1. At a Glance – Blink and You’ll Miss the Profits
Chemfab Alkalis Ltd is currently valued at ₹584 crore, trades around ₹406, and is behaving like a classic mid-cap chemical stock that forgot its own glory days. Once upon a time, this company flexed 30%+ operating margins, printed cash from caustic soda, and enjoyed a neat negative working capital cycle. Fast-forward to Q3 FY26 and we have sales down 18.5% YoY, PAT at –₹4.45 crore, OPM collapsed to 2.83%, and interest coverage gasping at 1.16x.
ROCE is chilling at 3.32%, ROE at 2.33%, and the stock is down ~60% YoY, which tells you the market has already delivered its judgement — without mercy, without anesthesia.
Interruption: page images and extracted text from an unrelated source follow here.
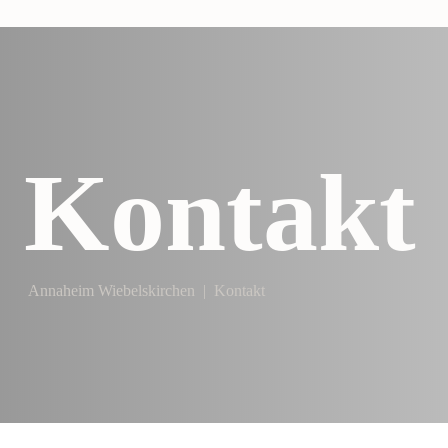
Kontakt
Annaheim Wiebelskirchen
|
Kontakt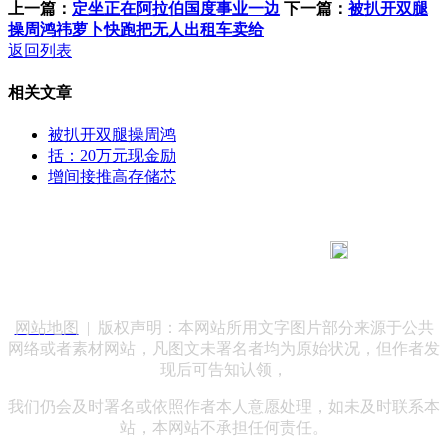
上一篇：
定坐正在阿拉伯国度事业一边
下一篇：
被扒开双腿
操周鸿祎萝卜快跑把无人出租车卖给
返回列表
相关文章
被扒开双腿操周鸿
括：20万元现金励
增间接推高存储芯
183 9181 6005
客服热线：
客服QQ：10014803 公司地址：陕西省咸阳市秦都区世纪大
道华宇双子星A座 法律顾问：陕西润丰律师事务所
网站地图
| 版权声明：本网站所用文字图片部分来源于公共
网络或者素材网站，凡图文未署名者均为原始状况，但作者发
现后可告知认领，
我们仍会及时署名或依照作者本人意愿处理，如未及时联系本
站，本网站不承担任何责任。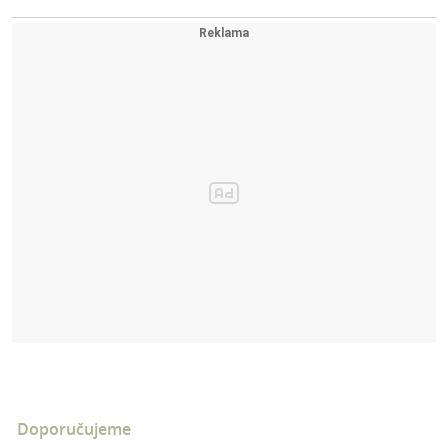
Doporučujeme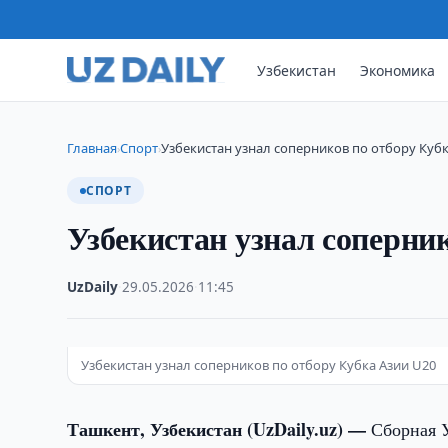
Узбекистан
Экономика
Главная
Спорт
Узбекистан узнал соперников по отбору Кубк
›
›
СПОРТ
Узбекистан узнал соперни
UzDaily
·
29.05.2026
·
11:45
Узбекистан узнал соперников по отбору Кубка Азии U20
Ташкент, Узбекистан (UzDaily.uz) —
Сборная У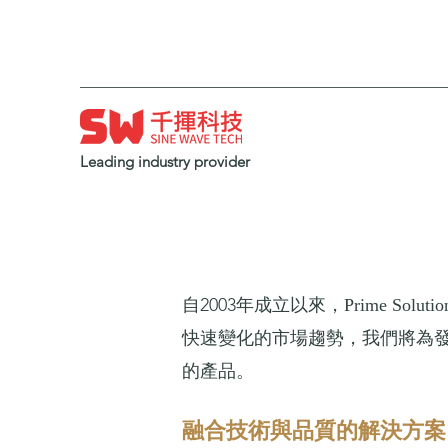
Leading industry provider
自2003年成立以來，
Prime Solutio
快速變化的市場趨勢，我們將為
的產品。
融合技術與品質的解決方案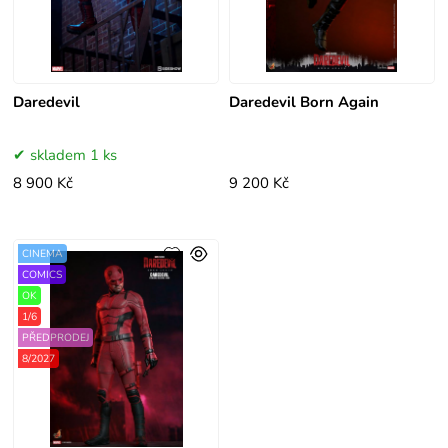
Daredevil
Daredevil Born Again
skladem 1 ks
8 900 Kč
9 200 Kč
CINEMA
COMICS
OK
1/6
PŘEDPRODEJ
8/2027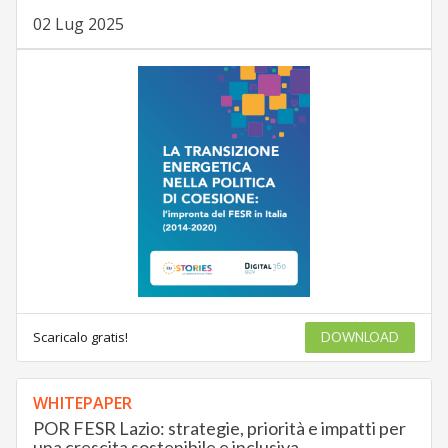
02 Lug 2025
Scaricalo gratis!
DOWNLOAD
WHITEPAPER
POR FESR Lazio: strategie, priorità e impatti per
una crescita sostenibile e inclusiva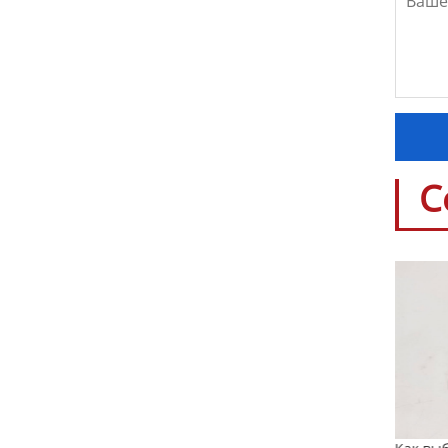
С
Артикул тормозных дисков: что это и
как его определить?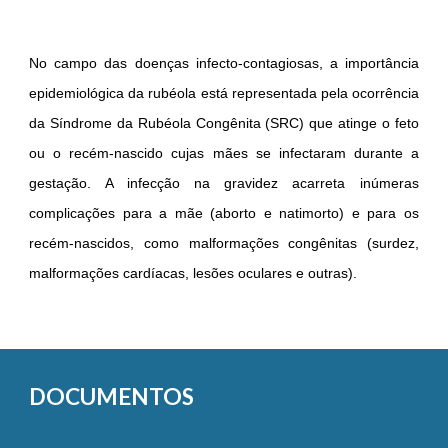
No campo das doenças infecto-contagiosas, a importância
epidemiológica da rubéola está representada pela ocorrência
da Síndrome da Rubéola Congênita (SRC) que atinge o feto
ou o recém-nascido cujas mães se infectaram durante a
gestação. A infecção na gravidez acarreta inúmeras
complicações para a mãe (aborto e natimorto) e para os
recém-nascidos, como malformações congênitas (surdez,
malformações cardíacas, lesões oculares e outras).
DOCUMENTOS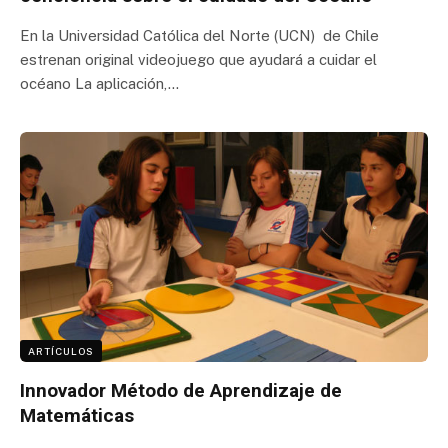
En la Universidad Católica del Norte (UCN) de Chile
estrenan original videojuego que ayudará a cuidar el
océano La aplicación,…
ARTÍCULOS
Innovador Método de Aprendizaje de
Matemáticas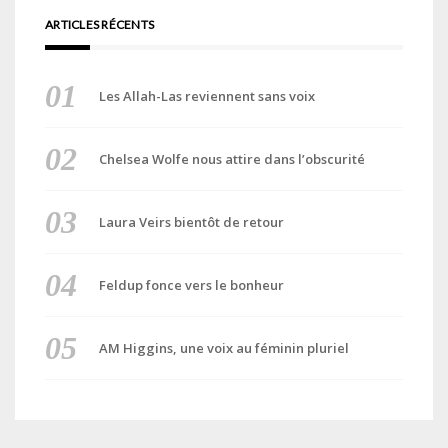
ARTICLES RÉCENTS
Les Allah-Las reviennent sans voix
Chelsea Wolfe nous attire dans l’obscurité
Laura Veirs bientôt de retour
Feldup fonce vers le bonheur
AM Higgins, une voix au féminin pluriel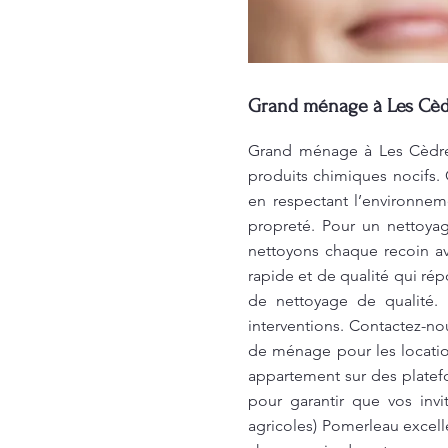
Grand ménage à Les Cèdr
Grand ménage à Les Cèdres
produits chimiques nocifs.
en respectant l’environneme
propreté. Pour un nettoya
nettoyons chaque recoin av
rapide et de qualité qui ré
de nettoyage de qualité. 
interventions. Contactez-no
de ménage pour les location
appartement sur des plate
pour garantir que vos inv
agricoles) Pomerleau excell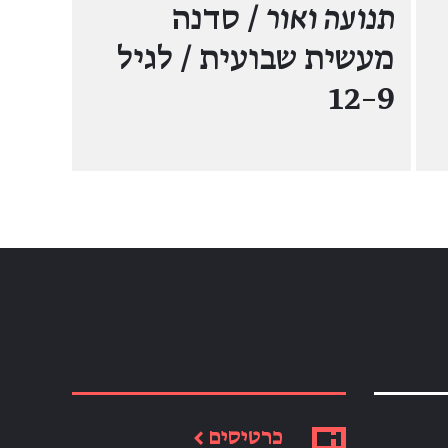
תנועה ואור
/ סדנה
מעשית שבועית / לגיל
9–12
כרטיסים ←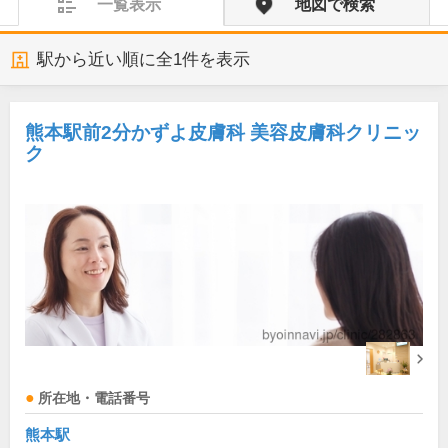
一覧表示
地図で検索
駅から近い順に全
1
件を表示
熊本駅前2分かずよ皮膚科 美容皮膚科クリニッ
ク
所在地・電話番号
熊本駅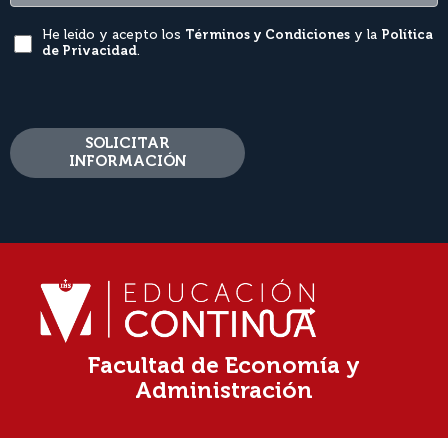
He leído y acepto los
Términos y Condiciones
y la
Política
de Privacidad
.
SOLICITAR
INFORMACIÓN
Facultad de Economía y
Administración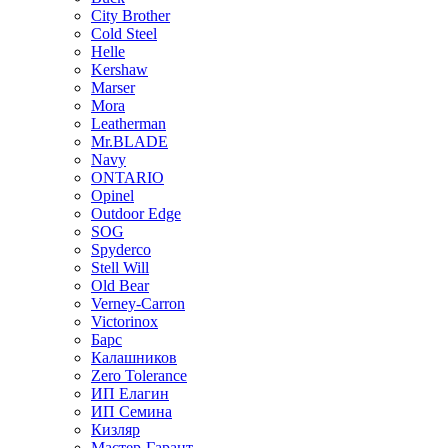
City Brother
Cold Steel
Helle
Kershaw
Marser
Mora
Leatherman
Mr.BLADE
Navy
ONTARIO
Opinel
Outdoor Edge
SOG
Spyderco
Stell Will
Old Bear
Verney-Carron
Victorinox
Барс
Калашников
Zero Tolerance
ИП Елагин
ИП Семина
Кизляр
Мастер-Гарант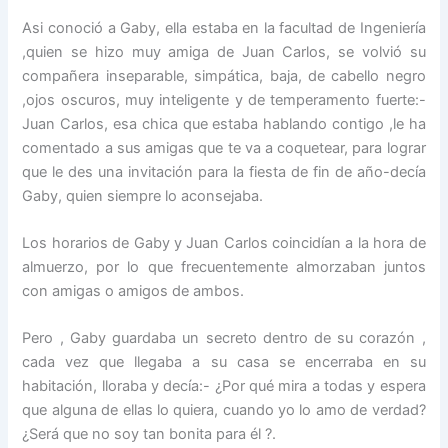
Asi conoció a Gaby, ella estaba en la facultad de Ingeniería
,quien se hizo muy amiga de Juan Carlos, se volvió su
compañera inseparable, simpática, baja, de cabello negro
,ojos oscuros, muy inteligente y de temperamento fuerte:-
Juan Carlos, esa chica que estaba hablando contigo ,le ha
comentado a sus amigas que te va a coquetear, para lograr
que le des una invitación para la fiesta de fin de año-decía
Gaby, quien siempre lo aconsejaba.
Los horarios de Gaby y Juan Carlos coincidían a la hora de
almuerzo, por lo que frecuentemente almorzaban juntos
con amigas o amigos de ambos.
Pero , Gaby guardaba un secreto dentro de su corazón ,
cada vez que llegaba a su casa se encerraba en su
habitación, lloraba y decía:- ¿Por qué mira a todas y espera
que alguna de ellas lo quiera, cuando yo lo amo de verdad?
¿Será que no soy tan bonita para él ?.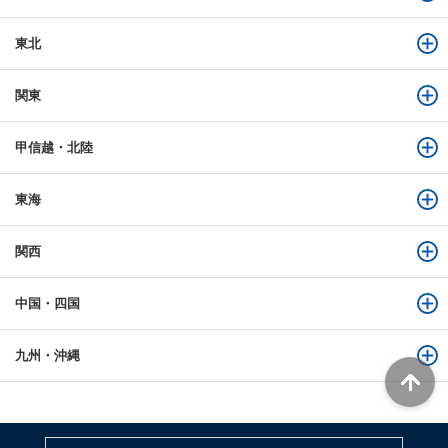
東北
関東
甲信越・北陸
東海
関西
中国・四国
九州・沖縄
And yet… promoters still own 72.1%, debt is not nuclear (D/E 0.29), a new electrolyser is live, PVC-O pipes capacity is expanding, and a ₹563 crore greenfield subsidiary project is quietly loading future leverage like a slow-burn thriller.
So the real question:
Is Chemfab Alkalis temporarily sick… or structurally broken?
Let’s dissect this molecule by molecule.
2. Introduction – When Caustic Soda Turns Caustic to Shareholders
Chemfab Alkalis is not a newbie chemical play. Incorporated in 2009, it operates in one of the most boring, cyclical, brutally competitive chemical segments in India — chlor-alkali. This is a business where:
- Power cost decides margins
- Caustic soda prices decide mood
- Chlorine disposal decides survival
In FY23, Chemfab looked smart. Margins were high, capacity utilisation decent, and PVC-O pipes gave a “sunshine infra story” angle. But FY25 and FY26 decided to humble the management.
By Q3 FY26:
- Revenues slid to ₹68.1 crore
- EBITDA shrank to ₹1.93 crore
- Depreciation and interest said “hello darkness my old friend”
- PAT turned negative again
The stock P/E is blank because EPS is –₹9.12. You can’t divide by sadness.
But before we call this a fallen angel or a value trap, we need to understand what Chemfab actually does, where it makes money, and where it bleeds chlorine-scented cash.